• BUGÜNKÜ YENİ ASIR
  • Namaz Vakitleri
  • VavTv Canlı Yayın
HÜSEYİN KOCABIYIK

Türklerin gelecek bilinci

huseyin.kocabiyik@yeniasir.com.tr Tüm yazıları
Giriş Tarihi: 25 Ağustos 2013, 19:20
Tarihin çok sert yaşandığı bir evreden geçtiğimize hiç kuşku yok. Din ve mezhep savaşları yine kanlı yaşanıyor. Etnik çatışmalar sadece doğuda değil, batıda da yeniden hortlamış durumda. Irak, Suriye gibi ülkeler etnik ve mezhep çatışmaları yaşarken Belçika ve İspanya gibi ülkelerin durumu çok mu iyi? Bu sorunu onlar da başka biçimlerde yaşıyorlar. Belçika bölünmenin eşiğinde, İspanya onca çözüm süreçlerine rağmen aslında duygusal olarak bölünmüş bir ülke.
***
Bizim ülkemiz Türkiye'ye gelince. Aslında yukarıda belirttiğim sorunların hepsini içinde barındıran bir ülke Türkiye. Milyonlarca Alevi yaşıyor ve onların mutsuz oldukları hususlar var. Ama bizim Alevilerimiz bu topraklara o kadar büyük bir gönülle bağlı ki bir gün bile ne ayrılıkçılık yaptılar ne de başka güçlerin oyuncağı olmayı kabullenip mezhepçilik savaşının içine girdiler. Her zaman sessizce ve edep çizgisinde haklarını talep ettiler. Bugün bu ülkenin sünnileri onların haklarını savunur duruma geldi.
Ve milyonlarca Kürt yaşıyor Anadolu'da. Ortadoğu'da dağınık bir biçimde yaşayan Kürtlerin en kalabalık kısmı Türkiye'de yaşayanlar.

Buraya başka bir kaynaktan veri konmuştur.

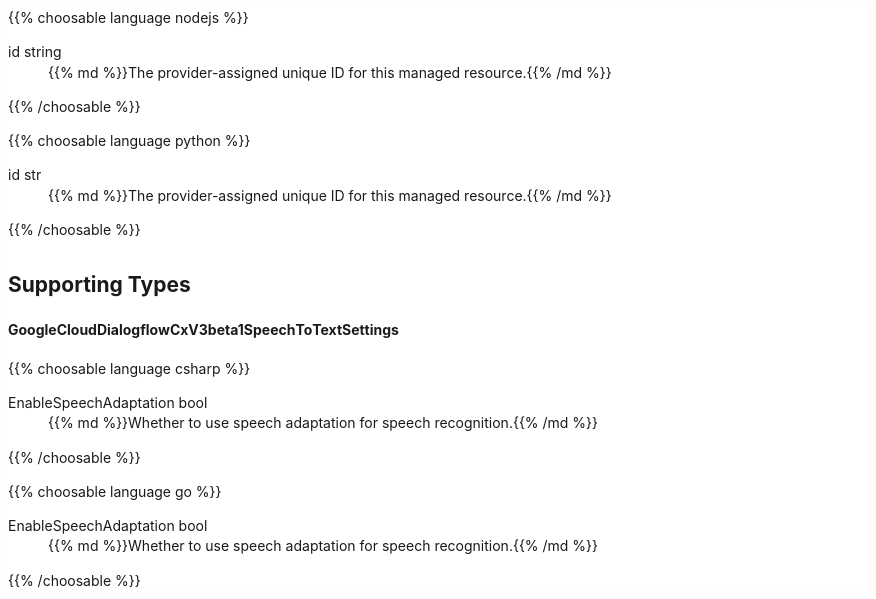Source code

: {{% choosable language nodejs %}}
<dl class="resources-properties"><dt class="property-"
            title="">
        <span id="id_nodejs">
<a href="#id_nodejs" style="color: inherit; text-decoration: inherit;">id</a>
</span>
        <span class="property-indicator"></span>
        <span class="property-type">string</span>
    </dt>
    <dd>{{% md %}}The provider-assigned unique ID for this managed resource.{{% /md %}}</dd></dl>
{{% /choosable %}}

{{% choosable language python %}}
<dl class="resources-properties"><dt class="property-"
            title="">
        <span id="id_python">
<a href="#id_python" style="color: inherit; text-decoration: inherit;">id</a>
</span>
        <span class="property-indicator"></span>
        <span class="property-type">str</span>
    </dt>
    <dd>{{% md %}}The provider-assigned unique ID for this managed resource.{{% /md %}}</dd></dl>
{{% /choosable %}}







## Supporting Types



<h4 id="googleclouddialogflowcxv3beta1speechtotextsettings">Google<wbr>Cloud<wbr>Dialogflow<wbr>Cx<wbr>V3beta1Speech<wbr>To<wbr>Text<wbr>Settings</h4>

{{% choosable language csharp %}}
<dl class="resources-properties"><dt class="property-optional"
            title="Optional">
        <span id="enablespeechadaptation_csharp">
<a href="#enablespeechadaptation_csharp" style="color: inherit; text-decoration: inherit;">Enable<wbr>Speech<wbr>Adaptation</a>
</span>
        <span class="property-indicator"></span>
        <span class="property-type">bool</span>
    </dt>
    <dd>{{% md %}}Whether to use speech adaptation for speech recognition.{{% /md %}}</dd></dl>
{{% /choosable %}}

{{% choosable language go %}}
<dl class="resources-properties"><dt class="property-optional"
            title="Optional">
        <span id="enablespeechadaptation_go">
<a href="#enablespeechadaptation_go" style="color: inherit; text-decoration: inherit;">Enable<wbr>Speech<wbr>Adaptation</a>
</span>
        <span class="property-indicator"></span>
        <span class="property-type">bool</span>
    </dt>
    <dd>{{% md %}}Whether to use speech adaptation for speech recognition.{{% /md %}}</dd></dl>
{{% /choosable %}}
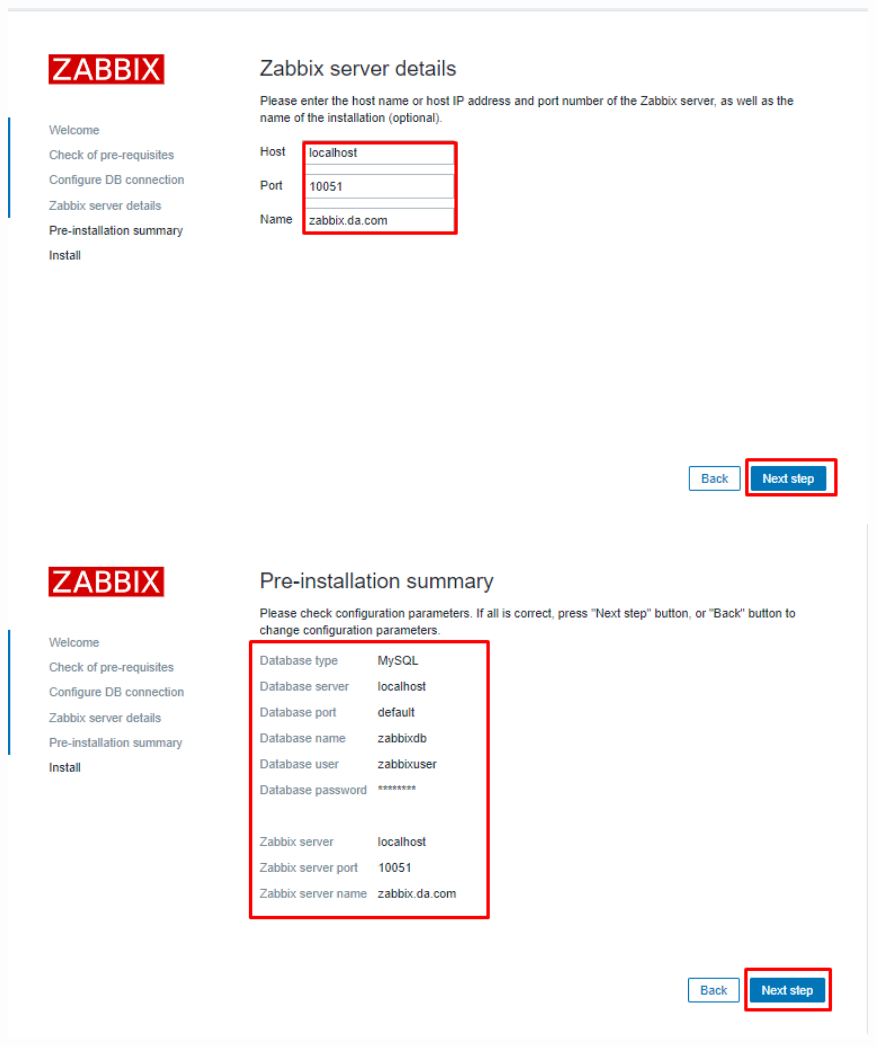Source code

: <img src="/images/Zabbix4.4/zabbix-6.png" width="100%">
<img src="/images/Zabbix4.4/zabbix-7.png" width="100%">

Bu topluluğun içinden terörü bir mücadele yöntemi olarak seçenler ve etnik köken sömürüsünü en acımasız biçimde yapanlar çıktı. Ama Türkiye'nin Kürt vatandaşlarının ekseriyeti bu vatanın birliğine ve bütünlüğüne halel getirecek hiçbir çabanın içinde olmadılar. Teröristler dahi, sahte veya gerçek, bu birlikte yaşama arzusuna teslim oldular.
Bu Türkiye'ye dair sabah akşam felaket senaryoları yazanların boşuna uğraştıklarını gösteren bir tablo.
***
Ama bir başka dünya gerçeği var ki çok yüksek bir idrak duygusuyla farkında olmalıyız. Tarih çok hızlı yaşanıyor ve milletlerin hata yapma şansı yok. Her yapılan hatanın bekayı da etkileyecek çok ağır maliyeti olacaktır. Bir kere siyasi sınırlarla siyasi ve ekonomik birliktelikler yeniden şekilleniyor. Yeni bölgesel işbirliği alanlarının ortaya çıkması kaçınılmaz hale geliyor. Mesela Fransa'nın başını çektiği Akdeniz ülkeleri birliği fikri öyle anlaşılıyor ki daha da güçlenecek. Şu ana kadar bu birliğe temkinli yaklaşan Türkiye yeni bir çıkar tanımı yaparak daha olumlu bakacak.
Diğer yandan Türkiye-AB ilişkilerinin giderek daha çok çıkmaza gireceği tahmin edilebilen bir sonuç gibi görünüyor.
***
Ortadoğu-Türkiye ilişkileri bana göre iyi yönde seyredecek ama bir çok uzmana göre Türkiye'nin o bölgeden uzak durması gerekiyor; ki hiç katılmadığım bir görüş.
Peki, diyelim ki dünyada her şey aleyhimize gelişti, ne yapacağız, oturup halimize ağlayacak mıyız?
Hayır, bu alemde bizim sahip olduğumuz seçenek fazlalığına hiçbir millet sahip değil. Geniş Avrasya coğrafyasında 300 milyon Türkçe konuşan soydaş ve akraba topluluk yaşıyor. Zengin toprakların üzerinde oturan bir aile bu. Birleşmiş Milletler düzeninin tartışıldığı bir dönemde ayağa kalksak sağımıza solumuza sıralanacak en az yirmi ülke var.
Türk milleti hiç bir zaman çaresiz ve yalnız bir ülke olmayacaktır.
İşte Türk Dünyası Kültür Başkentliliği bu bakımdan büyük önem taşıyor.
Soydaş ve akraba millet ve topluluklar birlik olmanın kültürel alt yapısını kuruyor.
Türk Dünyası Başkenti Eskişehir'de yapılan da bu!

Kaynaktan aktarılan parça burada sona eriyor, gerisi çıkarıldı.